Milestones | Simple Design

November 28, 2016

Earlier this year my Grandmother turned 90 years old. We delayed the celebration until the 4th of July when all our families could be together to celebrate. In attendance, she had her 3 sons and wives, 8 granddaughters and 7 husbands, 17 great-grandchildren. We were only missing 2 people, my brother and my cousin's husband. All together we have benefited beyond words because of this amazing woman. It was truly wonderful to celebrate her life with all of the lives she helped create.


I snapped this quick photo while we were singing "Happy Birthday" to her. I thought about including it in my 4th of July spreads, but I felt this milestone deserved it's own page.

This page came together so quickly. Normally, I spend half an hour just sorting through supplies, pulling items I may or may not want to use. For this page, I knew which papers I wanted to use. I grabbed them and a few star embellishments and I was off to work. Since I was only using one photo and little embellishment, I used depth to add visual interest, in the form of pop-dots behind the photo.

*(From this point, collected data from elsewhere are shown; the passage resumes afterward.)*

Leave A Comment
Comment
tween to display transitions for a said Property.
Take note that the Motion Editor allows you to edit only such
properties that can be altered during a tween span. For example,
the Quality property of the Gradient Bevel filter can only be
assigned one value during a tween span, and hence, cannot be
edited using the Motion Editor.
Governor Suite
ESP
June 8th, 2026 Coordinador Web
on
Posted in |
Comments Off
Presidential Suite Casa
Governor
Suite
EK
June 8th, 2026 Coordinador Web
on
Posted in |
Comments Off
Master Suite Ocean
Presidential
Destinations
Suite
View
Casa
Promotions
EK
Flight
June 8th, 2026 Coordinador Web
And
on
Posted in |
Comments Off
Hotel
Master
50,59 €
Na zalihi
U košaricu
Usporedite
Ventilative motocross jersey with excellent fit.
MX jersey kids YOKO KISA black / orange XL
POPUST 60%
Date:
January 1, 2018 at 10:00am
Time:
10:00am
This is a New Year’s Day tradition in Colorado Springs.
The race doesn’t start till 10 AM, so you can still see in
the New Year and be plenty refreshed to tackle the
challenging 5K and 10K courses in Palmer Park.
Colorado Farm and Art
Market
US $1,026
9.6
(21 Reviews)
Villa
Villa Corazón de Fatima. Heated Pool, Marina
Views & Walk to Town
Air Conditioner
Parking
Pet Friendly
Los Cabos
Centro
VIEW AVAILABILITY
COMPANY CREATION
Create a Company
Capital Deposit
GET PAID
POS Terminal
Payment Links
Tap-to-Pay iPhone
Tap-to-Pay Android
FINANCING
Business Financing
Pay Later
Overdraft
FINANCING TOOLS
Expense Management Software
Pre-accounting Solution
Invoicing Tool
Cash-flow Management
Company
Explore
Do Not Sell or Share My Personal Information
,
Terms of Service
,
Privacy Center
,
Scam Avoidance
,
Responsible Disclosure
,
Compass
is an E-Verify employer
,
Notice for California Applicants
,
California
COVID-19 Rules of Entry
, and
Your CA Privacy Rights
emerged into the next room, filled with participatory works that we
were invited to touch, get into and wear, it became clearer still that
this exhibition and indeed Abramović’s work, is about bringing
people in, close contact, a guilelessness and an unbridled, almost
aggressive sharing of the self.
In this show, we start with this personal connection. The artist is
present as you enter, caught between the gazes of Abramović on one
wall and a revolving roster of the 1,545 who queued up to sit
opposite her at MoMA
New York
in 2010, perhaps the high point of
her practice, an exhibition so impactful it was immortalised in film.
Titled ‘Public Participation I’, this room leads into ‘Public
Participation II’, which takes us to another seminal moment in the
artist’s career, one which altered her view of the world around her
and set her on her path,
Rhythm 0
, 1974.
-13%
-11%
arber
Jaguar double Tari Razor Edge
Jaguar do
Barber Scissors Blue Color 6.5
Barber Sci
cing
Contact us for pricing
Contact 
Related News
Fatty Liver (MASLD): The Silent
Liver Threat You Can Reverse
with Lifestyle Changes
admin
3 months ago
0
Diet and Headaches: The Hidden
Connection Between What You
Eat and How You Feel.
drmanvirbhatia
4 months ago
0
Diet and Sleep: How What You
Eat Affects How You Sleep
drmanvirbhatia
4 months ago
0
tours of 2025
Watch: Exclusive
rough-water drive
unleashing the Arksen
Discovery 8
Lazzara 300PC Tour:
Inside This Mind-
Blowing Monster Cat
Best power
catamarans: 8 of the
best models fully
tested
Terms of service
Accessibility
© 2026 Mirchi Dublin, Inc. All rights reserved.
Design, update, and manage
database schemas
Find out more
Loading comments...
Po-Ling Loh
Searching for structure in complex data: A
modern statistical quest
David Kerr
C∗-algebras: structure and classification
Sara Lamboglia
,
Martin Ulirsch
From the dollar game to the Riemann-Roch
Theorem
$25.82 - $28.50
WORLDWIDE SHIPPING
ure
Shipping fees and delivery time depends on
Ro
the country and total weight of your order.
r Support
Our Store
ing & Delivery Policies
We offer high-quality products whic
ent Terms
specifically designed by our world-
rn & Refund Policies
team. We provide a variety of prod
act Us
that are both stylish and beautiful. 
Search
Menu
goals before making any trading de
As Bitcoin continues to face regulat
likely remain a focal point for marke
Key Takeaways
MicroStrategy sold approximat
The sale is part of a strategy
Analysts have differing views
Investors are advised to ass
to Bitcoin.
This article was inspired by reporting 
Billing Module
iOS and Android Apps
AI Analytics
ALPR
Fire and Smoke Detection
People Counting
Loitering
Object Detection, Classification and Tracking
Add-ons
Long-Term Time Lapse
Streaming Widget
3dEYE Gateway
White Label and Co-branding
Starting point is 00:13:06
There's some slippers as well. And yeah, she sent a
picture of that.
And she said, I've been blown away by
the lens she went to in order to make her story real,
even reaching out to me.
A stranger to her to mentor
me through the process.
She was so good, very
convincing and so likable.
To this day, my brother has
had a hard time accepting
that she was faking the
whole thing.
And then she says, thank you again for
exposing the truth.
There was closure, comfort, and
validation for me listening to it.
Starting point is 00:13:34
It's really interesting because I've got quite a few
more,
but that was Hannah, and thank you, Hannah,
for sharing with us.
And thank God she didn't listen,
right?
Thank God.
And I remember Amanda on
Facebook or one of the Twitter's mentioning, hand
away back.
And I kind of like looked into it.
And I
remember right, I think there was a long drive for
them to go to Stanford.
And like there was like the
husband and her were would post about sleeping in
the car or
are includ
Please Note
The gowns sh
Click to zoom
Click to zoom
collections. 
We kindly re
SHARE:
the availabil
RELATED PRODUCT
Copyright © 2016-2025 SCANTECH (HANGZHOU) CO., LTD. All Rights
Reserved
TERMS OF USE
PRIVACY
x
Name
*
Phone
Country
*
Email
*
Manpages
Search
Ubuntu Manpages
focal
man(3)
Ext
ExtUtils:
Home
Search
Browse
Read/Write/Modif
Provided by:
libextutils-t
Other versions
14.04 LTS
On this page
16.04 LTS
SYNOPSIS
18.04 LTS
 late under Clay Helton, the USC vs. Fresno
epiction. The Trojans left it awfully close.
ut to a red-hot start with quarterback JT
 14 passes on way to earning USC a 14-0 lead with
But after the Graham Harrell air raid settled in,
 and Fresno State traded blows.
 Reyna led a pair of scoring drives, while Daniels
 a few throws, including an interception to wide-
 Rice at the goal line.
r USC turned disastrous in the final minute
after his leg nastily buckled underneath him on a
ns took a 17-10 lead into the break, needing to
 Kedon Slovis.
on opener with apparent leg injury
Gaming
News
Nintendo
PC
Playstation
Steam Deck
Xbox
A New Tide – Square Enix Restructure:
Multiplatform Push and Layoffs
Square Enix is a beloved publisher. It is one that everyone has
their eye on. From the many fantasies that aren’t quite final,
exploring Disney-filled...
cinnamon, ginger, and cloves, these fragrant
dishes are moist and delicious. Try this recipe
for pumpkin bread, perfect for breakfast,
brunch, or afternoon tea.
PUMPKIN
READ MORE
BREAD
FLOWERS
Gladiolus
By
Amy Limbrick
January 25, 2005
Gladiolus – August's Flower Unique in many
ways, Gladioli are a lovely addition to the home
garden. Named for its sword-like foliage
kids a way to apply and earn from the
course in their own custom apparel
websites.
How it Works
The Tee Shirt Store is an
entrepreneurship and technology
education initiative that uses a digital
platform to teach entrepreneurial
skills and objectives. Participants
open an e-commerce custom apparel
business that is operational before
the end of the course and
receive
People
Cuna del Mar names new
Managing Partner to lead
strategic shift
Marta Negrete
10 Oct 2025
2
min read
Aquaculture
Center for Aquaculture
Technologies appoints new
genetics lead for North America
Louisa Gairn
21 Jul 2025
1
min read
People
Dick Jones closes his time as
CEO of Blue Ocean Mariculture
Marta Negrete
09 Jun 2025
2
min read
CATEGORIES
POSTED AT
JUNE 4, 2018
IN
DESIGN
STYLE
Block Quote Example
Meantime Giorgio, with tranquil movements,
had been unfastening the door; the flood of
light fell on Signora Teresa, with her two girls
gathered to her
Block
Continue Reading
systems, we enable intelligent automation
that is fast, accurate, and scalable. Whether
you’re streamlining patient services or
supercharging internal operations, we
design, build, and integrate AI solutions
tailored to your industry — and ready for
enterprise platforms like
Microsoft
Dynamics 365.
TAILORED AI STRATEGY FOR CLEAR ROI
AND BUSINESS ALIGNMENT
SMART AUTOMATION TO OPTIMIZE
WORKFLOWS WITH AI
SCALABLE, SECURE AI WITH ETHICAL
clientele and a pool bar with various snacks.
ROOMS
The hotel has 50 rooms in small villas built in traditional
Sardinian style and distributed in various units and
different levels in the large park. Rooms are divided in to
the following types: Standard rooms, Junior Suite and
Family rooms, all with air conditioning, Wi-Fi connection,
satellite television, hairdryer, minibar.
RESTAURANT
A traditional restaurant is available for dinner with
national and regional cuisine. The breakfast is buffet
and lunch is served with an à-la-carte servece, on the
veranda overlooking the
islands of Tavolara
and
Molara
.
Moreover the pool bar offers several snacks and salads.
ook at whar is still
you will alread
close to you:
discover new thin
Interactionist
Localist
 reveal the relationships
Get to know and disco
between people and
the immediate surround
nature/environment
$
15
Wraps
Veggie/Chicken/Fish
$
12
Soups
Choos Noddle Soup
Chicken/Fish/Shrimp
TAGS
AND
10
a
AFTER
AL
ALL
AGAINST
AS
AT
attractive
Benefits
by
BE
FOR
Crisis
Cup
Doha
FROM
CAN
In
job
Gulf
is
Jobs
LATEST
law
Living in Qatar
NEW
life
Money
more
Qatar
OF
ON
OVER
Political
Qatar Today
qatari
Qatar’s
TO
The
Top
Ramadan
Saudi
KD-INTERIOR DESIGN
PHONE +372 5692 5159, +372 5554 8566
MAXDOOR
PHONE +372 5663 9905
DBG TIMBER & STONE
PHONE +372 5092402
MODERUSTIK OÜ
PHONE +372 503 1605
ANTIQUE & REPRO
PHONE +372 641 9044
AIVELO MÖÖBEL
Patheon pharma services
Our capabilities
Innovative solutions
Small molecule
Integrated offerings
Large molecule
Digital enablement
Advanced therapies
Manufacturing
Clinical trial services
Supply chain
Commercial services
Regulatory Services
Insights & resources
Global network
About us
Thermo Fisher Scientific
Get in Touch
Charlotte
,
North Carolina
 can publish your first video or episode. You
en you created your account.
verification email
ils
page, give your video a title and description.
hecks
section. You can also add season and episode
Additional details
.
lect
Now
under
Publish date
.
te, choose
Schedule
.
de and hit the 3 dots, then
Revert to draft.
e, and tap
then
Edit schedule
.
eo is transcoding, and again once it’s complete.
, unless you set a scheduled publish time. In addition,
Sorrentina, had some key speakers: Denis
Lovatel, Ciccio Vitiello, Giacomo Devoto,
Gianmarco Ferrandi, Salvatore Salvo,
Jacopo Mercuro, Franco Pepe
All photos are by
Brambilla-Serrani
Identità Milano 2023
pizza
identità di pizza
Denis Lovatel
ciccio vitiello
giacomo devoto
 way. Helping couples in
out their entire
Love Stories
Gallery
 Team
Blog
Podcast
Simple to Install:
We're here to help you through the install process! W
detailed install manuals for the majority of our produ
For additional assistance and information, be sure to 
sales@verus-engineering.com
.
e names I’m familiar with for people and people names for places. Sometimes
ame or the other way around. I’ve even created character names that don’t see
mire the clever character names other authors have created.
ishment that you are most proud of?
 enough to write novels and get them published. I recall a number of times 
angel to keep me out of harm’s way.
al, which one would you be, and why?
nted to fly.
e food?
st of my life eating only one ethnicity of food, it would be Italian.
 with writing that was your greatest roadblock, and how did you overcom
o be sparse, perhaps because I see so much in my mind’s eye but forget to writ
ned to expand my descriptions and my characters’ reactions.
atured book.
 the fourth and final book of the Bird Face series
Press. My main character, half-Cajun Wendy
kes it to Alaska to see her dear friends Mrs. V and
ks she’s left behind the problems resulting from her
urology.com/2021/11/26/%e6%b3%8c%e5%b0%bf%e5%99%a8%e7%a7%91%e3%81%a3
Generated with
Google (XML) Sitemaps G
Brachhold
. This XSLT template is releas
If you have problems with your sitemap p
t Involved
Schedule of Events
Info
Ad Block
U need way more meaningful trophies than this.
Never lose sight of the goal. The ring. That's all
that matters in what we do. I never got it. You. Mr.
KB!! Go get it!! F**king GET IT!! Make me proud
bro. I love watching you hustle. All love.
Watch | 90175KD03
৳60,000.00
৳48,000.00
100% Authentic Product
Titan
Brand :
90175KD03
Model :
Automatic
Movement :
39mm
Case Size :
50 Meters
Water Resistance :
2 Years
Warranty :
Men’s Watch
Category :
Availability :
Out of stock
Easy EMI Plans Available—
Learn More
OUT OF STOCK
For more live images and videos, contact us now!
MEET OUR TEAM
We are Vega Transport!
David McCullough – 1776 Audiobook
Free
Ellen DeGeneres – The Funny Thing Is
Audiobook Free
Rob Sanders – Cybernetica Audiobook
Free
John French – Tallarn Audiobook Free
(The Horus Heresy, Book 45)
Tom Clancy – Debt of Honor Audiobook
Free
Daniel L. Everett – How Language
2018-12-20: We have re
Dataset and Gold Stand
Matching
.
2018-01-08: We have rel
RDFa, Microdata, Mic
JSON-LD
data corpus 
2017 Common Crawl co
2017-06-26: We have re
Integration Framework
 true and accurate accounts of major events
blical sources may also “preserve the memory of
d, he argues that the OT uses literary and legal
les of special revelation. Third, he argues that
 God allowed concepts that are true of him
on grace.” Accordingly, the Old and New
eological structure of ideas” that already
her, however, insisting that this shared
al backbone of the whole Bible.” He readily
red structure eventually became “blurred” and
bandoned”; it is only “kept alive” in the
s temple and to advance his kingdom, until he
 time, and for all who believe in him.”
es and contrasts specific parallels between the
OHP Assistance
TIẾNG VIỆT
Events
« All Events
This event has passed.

The crepe paper circle is actually from a Valentine's Day embellishment. I ripped off the heart sentiment and covered it up with the chipboard star. I love being able to re-purpose supplies, These inkable Heidi Swapp alphas have been a new favorite of mine. A little gold ink and voila! A perfect color match.

I still need to add journaling to the page, but it will most likely go on the back, because there are just too many words to fit on the front. Plus, I feel like the words would take away from the design in this instance.

Do you ever favor design over journaling?